Kevin Dangoor wrote:
>
> > My ideal vision:
> >
> > Widget
> >    |__ TagWidget
> >             |__ FormField
> >
> > TagWidget is a widget whose output/template is just a single tag and
> > hence supports attributes using py:attrs.
>
> TagWidget really sounds like STAN or htmlgen. I don't think that wheel
> needs reinvention, and widgets are designed to encapsulate something
> more complex than just "<foo>Bar</foo>".
>

Ok, but Then we should just remove the following widgets?

TextField
Hidden
SubmitButton
ButtonField
ImageField
RadioButton
CheckBox
...

they all provide just <input />, but TG needs them. :-)

But, seriously.
My motivation behind a TagWidget is to provide a base class for all
those widget that you can customize by setting just some additional
standard HTML attributes.

Ex. size for a text input.

I think you can do this only for single tag widget, how can you pass a
dict to a Grid widget? where will this attrs dict be applied? to what
tag between the many that you can find inside a complex template?

That's the grid template:

<table id="${widget.name}" class="grid" cellpadding="0" cellspacing="1"
border="0">
  <thead py:if="widget.headers">
      <td py:for="head in widget.headers">
         ${head}
      </td>
  </thead>
  <tr py:for="i, row in enumerate(widget.rows)" class="${i%2 and 'odd'
or 'even'}">
    <td py:for="cell in row">
      ${cell}
    </td>
  </tr>
</table>

now, what happens if I do the following (dumb example)?

-*-*-

● What you should do: Carry on the message about a TagWidget base class from its last line, "now, what happens if I do the following (dumb example)?"

● Information provided:
-*-*-

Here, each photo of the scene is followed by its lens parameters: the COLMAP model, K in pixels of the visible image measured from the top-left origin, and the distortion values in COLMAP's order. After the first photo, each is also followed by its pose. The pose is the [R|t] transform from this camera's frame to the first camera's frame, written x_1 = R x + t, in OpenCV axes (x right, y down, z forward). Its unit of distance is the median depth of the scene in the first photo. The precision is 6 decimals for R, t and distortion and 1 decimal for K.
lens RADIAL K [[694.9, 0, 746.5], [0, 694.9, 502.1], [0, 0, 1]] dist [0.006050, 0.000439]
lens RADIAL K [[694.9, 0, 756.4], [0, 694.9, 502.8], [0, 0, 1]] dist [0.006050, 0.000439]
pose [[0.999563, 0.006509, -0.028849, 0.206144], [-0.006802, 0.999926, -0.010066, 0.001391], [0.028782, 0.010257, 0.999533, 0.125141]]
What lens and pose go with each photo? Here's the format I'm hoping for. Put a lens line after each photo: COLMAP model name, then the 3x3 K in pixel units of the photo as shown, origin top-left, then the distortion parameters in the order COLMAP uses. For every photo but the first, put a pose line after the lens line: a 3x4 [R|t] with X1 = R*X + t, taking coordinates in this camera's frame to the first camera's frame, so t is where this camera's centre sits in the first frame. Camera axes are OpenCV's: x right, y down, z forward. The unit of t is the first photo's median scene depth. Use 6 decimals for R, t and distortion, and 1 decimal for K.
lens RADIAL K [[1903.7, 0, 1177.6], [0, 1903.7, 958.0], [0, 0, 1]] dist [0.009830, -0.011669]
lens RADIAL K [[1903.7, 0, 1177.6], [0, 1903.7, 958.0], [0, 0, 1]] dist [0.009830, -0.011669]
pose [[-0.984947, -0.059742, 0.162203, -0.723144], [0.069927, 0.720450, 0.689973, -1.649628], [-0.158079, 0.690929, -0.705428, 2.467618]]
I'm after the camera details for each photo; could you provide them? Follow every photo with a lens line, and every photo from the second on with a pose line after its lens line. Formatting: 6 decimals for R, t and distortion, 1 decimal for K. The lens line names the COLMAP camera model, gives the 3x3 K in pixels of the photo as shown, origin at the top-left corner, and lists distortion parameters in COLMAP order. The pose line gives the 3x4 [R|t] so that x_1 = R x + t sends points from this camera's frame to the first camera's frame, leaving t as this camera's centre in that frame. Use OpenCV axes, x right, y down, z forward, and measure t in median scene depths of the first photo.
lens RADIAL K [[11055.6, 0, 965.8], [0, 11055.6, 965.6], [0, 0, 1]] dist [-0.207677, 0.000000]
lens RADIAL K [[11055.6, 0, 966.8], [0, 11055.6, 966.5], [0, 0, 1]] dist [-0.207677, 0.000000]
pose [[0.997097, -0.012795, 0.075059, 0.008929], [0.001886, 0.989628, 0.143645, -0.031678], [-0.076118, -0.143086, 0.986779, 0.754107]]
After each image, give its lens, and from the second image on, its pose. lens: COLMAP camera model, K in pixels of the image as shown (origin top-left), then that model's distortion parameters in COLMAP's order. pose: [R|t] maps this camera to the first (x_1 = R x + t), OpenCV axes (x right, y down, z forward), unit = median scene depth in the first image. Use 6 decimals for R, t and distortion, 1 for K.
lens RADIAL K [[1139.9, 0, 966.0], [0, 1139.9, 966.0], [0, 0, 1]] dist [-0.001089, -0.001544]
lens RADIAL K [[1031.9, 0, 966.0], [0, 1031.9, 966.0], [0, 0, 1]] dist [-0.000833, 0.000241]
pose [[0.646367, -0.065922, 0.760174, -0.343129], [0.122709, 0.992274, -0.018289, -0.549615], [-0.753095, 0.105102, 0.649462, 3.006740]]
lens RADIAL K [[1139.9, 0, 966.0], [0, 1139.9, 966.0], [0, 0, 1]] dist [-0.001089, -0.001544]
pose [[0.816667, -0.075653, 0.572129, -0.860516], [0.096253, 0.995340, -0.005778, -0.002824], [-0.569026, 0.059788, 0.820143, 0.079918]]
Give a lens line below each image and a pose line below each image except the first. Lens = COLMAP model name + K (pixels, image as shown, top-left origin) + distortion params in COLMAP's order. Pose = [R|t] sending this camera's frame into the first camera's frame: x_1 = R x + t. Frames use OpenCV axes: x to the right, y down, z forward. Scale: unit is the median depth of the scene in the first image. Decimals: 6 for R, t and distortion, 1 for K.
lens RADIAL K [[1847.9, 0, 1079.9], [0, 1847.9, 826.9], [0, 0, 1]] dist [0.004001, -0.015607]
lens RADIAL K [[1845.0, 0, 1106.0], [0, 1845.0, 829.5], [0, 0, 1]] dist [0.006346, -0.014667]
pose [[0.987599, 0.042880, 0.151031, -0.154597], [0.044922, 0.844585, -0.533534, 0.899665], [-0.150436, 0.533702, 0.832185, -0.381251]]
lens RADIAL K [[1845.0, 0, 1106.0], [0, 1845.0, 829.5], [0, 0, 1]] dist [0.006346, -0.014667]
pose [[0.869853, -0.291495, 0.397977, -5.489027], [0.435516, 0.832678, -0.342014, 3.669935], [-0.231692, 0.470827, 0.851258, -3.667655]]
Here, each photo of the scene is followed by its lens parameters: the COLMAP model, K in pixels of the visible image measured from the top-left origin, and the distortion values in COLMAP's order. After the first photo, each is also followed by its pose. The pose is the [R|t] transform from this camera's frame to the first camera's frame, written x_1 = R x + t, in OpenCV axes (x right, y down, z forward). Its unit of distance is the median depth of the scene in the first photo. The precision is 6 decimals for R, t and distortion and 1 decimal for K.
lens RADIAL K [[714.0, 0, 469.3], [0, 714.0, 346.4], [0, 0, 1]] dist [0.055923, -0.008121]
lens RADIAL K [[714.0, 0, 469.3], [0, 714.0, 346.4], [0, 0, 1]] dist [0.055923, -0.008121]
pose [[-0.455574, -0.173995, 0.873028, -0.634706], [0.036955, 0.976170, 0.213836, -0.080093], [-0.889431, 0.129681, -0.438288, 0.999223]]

-*-*-

● Exercise output:
grid = widgets.Grid(..., attrs={align: center}

a bit unpredictable for a complex widget, even more for a compound
widget.

That's a why I think the attrs argument belongs only to a TagWidget
class.

Widgets like a Grid should provide additional arguments for
customization, but they are up to the widget writer good sense just
like standard HTML attributes were (are) up to who defined the HTML
spec.

A solution is to pass a complex nested attrs dictionary, with some
fancy keys that define where their attribute end up.
But I think that at this point the easier and cleaner solution is to
just customize the widget template for my needs and pass that to the
constructor, instead of figuring out how I should construct a strange
attrs dictionary and what key I should use to customize this and what
to customize that (and you can understand this only if you look at the
widget template anyway).

That's just my own opinion by the way.